When I was a kid I gave everything away. Jackets, socks, watches, they all disappeared within weeks of my grandmother or mother bringing them in new, popping the tags off and lecturing me about responsibility. Once, I came home like a clown with a pair of shoes three sizes too large on my feet. My shoes were on the feet of a girl who must have gone through her day with her toes folded under, blissful to be in name-brand sneakers. In middle school, it was jewelry. In high school, it was friendship offered to those on the fringes.
I have a clear memory of a pale girl, the kind who existed in such a state of poverty that she was invisible to us, stumbling and dropping an armload of books on the sidewalk beside the buses. The kids on the bus laughed as she lay sprawled. I was appalled and embarrassed because some of them were my friends. I helped her gather her books. I don’t think we ever spoke. I didn’t know what happened to her after that day or if she graduated with my class. But I remembered her cornflower blue eyes. They really were cornflower blue. I’ve never seen eyes like that since. I wondered about her. I wished I’d had some sense of the life she was leading and the courage to do more than lift her off the ground and go on with my day, slightly uncomfortable in my skin.
So here’s the thing I’m getting at, and I’m not preaching, I promise. It’s just, I’ve published a book. It’s been almost a year since it was released and believe me it’s been dreamy. Anyone who tells you they don’t find satisfaction in having their hard work recognized and earning a place at the author table, is a liar. The support and pride of friends and family is really overwhelming. The readers letting me know their thoughts, blows my mind. Even the occasional negative review is something I’m grateful for. What it all boils down to is that my voice has been heard and honestly, that’s pretty incredible in any day and age. So I’m thankful. And slightly (if I’m honest) guilty.

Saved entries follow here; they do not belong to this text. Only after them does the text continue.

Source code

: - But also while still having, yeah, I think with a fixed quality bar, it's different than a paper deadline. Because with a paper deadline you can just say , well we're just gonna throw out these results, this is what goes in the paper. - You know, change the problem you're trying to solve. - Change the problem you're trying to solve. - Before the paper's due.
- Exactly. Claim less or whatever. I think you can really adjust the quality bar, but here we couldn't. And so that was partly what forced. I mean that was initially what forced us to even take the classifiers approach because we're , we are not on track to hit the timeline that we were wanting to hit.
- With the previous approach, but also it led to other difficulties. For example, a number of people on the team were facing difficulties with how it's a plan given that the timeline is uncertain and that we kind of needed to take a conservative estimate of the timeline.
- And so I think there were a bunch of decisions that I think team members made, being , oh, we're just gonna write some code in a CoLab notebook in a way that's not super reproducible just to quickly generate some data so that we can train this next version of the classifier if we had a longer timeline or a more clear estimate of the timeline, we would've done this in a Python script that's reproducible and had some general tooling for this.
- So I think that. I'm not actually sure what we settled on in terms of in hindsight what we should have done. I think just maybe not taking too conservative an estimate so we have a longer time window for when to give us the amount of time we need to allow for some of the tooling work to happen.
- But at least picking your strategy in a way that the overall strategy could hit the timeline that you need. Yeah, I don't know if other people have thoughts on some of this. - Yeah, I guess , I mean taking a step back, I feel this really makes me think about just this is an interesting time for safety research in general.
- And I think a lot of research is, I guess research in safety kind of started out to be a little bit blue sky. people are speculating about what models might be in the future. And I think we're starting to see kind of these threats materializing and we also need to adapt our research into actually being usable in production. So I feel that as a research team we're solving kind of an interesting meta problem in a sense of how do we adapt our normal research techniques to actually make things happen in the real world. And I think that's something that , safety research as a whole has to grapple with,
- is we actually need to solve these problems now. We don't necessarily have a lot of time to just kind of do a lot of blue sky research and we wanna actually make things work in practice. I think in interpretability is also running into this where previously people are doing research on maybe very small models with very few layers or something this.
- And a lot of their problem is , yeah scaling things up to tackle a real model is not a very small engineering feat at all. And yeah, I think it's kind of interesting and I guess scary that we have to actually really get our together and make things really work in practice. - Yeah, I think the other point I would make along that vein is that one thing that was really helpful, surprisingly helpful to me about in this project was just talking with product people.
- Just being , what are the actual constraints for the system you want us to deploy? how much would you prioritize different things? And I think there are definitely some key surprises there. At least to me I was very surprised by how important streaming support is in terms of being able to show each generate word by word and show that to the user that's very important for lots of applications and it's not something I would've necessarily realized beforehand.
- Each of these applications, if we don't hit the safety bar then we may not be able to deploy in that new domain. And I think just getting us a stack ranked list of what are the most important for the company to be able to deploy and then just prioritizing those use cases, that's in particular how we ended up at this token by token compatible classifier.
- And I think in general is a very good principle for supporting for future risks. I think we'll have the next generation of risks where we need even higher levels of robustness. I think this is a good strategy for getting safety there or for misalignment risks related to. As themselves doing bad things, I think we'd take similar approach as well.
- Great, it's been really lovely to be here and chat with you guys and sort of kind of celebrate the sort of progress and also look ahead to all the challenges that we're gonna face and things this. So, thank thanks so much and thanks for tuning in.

Because (and maybe this is just who I am) I’m haunted by so many voices that will likely never be heard or recognized or celebrated or respected or even criticized. And I find myself looking at what’s been accomplished this year on my behalf and feeling compelled to do something more than tell a story. I want to give something back. I want to give what I have to someone else, some invisible someone. When I look at the characters in my work I realize it’s what drives me from my core. I want to give the greatest most profound gift of story – a voice. And that seemed such an intangible thing until recently.
I published a novel, but what really happened to me this year is that I became a part of a community and within that community there is a movement. I became aware of a quiet effort going forth from the individual book bloggers I got to know after I took on a small position with the She Reads national online book club as their Blog Network coordinator. In so many anonymous ways, they are promoting literacy within their communities and in particular for women. They donate books and time and they share their love of reading in hospices, shelters, libraries, prisons, day cares and more. They begin a conversation, first about the story and then about the lives of those reading them. And instead of guilt, suddenly I felt inspired and privileged to be a part of publishing!
This year, the publishers of our monthly selection agreed to not only send books to our bloggers, but also ten copies of the book to a homeless women’s book club outside of Denver, Colorado, who call themselves the Homecoming Queens. They meet once a month to discuss a book and support one another in their struggle to get back on their feet. It’s not much, ten books. The publishers don’t even feel it. It’s one email I send out. Certainly no great effort on my part. But here’s the response from their fearless leader and literacy advocate Alyce Urice, following the meeting where they learned what had been coordinated on their behalf:
In one year book club has come to mean more to them than just about anything they do. How they see themselves and one another differently than they did 11 months ago because they have seen themselves through the pages of these books.
I am supposed to tell you that if you are an author you should know that your books make people think and see things differently, feel and believe differently, and “want to try harder.
They are trying harder. They are reaching out to other women in the housing complex. Homeless women, finding they have something to give. Finding a voice. And the little girl inside me, the one giving away her shoes and socks and jackets recognizes something more is at work through our books. Whether we know it or not, a gift is being given, something larger than we imagined, larger than ourselves.
And one last thing if you remain unconvinced, a story for you to take away. That girl I wondered about, the one I lost in the flurry of life’s speed, the one I helped to stand, but felt I’d failed in the long run? On the night of my book launch, when I was full of self-doubt in the midst of a crowd that threatened to overwhelm me, I looked up into a pair of pale, cornflower blue eyes. “I bet you don’t remember me,” she said.
But I did. I do. And without even knowing it, she gave me the gift right back.